■ TEXT PASSAGE ■
IPv4 address^(25[0-5]|2[0-4]\d|1?\d?\d)(\.(25[0-5]|2[0-4]\d|1?\d?\d)){3}$Correctly bounds each octet to 0-255, but accepts some short zero-padding like 01.02.03.04 and does not detect reserved ranges.
Hex color^#(?:[0-9a-fA-F]{3,4}|[0-9a-fA-F]{6}|[0-9a-fA-F]{8})$Covers 3, 4, 6, and 8-digit forms (with alpha). Does not validate rgb(), hsl(), or named colors.
ISO date (YYYY-MM-DD)^\d{4}-(0[1-9]|1[0-2])-(0[1-9]|[12]\d|3[01])$Bounds month and day but still accepts 2026-02-30. Calendar validity needs real date logic, not regex.
Time (24h, HH:MM)^([01]\d|2[0-3]):[0-5]\d$Add (:[0-5]\d)? for optional seconds. Does not handle 24:00 or leap seconds.
UUID v4^[0-9a-f]{8}-[0-9a-f]{4}-4[0-9a-f]{3}-[89ab][0-9a-f]{3}-[0-9a-f]{12}$Enforces the version (4) and variant nibbles. Add the i flag for uppercase UUIDs.
US ZIP code^\d{5}(-\d{4})?$Format only. Many real 5-digit combinations are unassigned; only USPS data confirms a ZIP exists.
Slug (URL handle)^[a-z0-9]+(?:-[a-z0-9]+)*$Lowercase, hyphen-separated, no leading/trailing/double hyphens. Add Unicode handling separately for non-Latin slugs.

■ DATA EXTRACT ■
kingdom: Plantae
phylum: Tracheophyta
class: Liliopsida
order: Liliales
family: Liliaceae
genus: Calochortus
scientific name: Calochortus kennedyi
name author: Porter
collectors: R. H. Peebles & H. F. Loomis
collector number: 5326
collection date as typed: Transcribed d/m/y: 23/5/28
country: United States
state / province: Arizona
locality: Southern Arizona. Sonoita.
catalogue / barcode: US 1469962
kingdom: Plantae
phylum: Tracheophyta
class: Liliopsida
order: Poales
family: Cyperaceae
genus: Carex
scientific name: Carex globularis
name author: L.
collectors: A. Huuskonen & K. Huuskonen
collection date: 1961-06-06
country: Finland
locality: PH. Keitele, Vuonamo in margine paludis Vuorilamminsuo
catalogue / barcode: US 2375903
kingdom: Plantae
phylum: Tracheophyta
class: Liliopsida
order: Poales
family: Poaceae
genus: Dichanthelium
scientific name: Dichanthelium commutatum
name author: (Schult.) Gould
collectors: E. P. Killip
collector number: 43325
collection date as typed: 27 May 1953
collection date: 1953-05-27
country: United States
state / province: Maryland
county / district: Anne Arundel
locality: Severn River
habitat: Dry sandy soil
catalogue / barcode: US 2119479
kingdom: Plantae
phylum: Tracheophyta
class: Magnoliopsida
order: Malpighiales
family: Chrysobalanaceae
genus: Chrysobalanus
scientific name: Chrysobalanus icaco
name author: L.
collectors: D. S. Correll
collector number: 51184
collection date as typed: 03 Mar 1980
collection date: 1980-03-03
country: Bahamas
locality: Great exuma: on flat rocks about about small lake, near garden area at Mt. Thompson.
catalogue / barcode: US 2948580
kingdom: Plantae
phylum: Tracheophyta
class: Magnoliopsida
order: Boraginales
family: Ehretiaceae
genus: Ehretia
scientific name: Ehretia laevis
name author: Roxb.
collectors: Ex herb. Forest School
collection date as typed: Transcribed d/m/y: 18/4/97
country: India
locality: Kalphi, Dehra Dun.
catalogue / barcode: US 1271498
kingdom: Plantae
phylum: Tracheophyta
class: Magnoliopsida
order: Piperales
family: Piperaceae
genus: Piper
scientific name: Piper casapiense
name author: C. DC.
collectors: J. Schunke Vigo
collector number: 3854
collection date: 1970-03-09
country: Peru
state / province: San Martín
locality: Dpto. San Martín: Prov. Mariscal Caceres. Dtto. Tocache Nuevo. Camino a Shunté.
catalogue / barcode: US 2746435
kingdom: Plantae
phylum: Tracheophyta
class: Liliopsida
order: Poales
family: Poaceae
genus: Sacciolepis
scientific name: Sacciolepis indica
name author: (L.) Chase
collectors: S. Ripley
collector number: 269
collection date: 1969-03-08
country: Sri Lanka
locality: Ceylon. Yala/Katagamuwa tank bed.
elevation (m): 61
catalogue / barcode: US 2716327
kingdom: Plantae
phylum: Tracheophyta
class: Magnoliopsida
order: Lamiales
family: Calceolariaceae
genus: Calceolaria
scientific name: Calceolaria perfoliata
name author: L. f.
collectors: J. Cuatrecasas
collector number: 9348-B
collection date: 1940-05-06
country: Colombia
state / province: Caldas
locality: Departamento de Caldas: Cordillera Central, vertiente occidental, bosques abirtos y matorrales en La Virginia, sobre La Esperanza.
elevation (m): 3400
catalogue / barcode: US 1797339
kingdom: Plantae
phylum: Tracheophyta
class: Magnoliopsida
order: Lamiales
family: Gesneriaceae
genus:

■ TASK TO COMPLETE ■
In the list of validation patterns, what invalid date does the ISO date pattern still accept?

■ EXERCISE RESPONSE ■
2026-02-30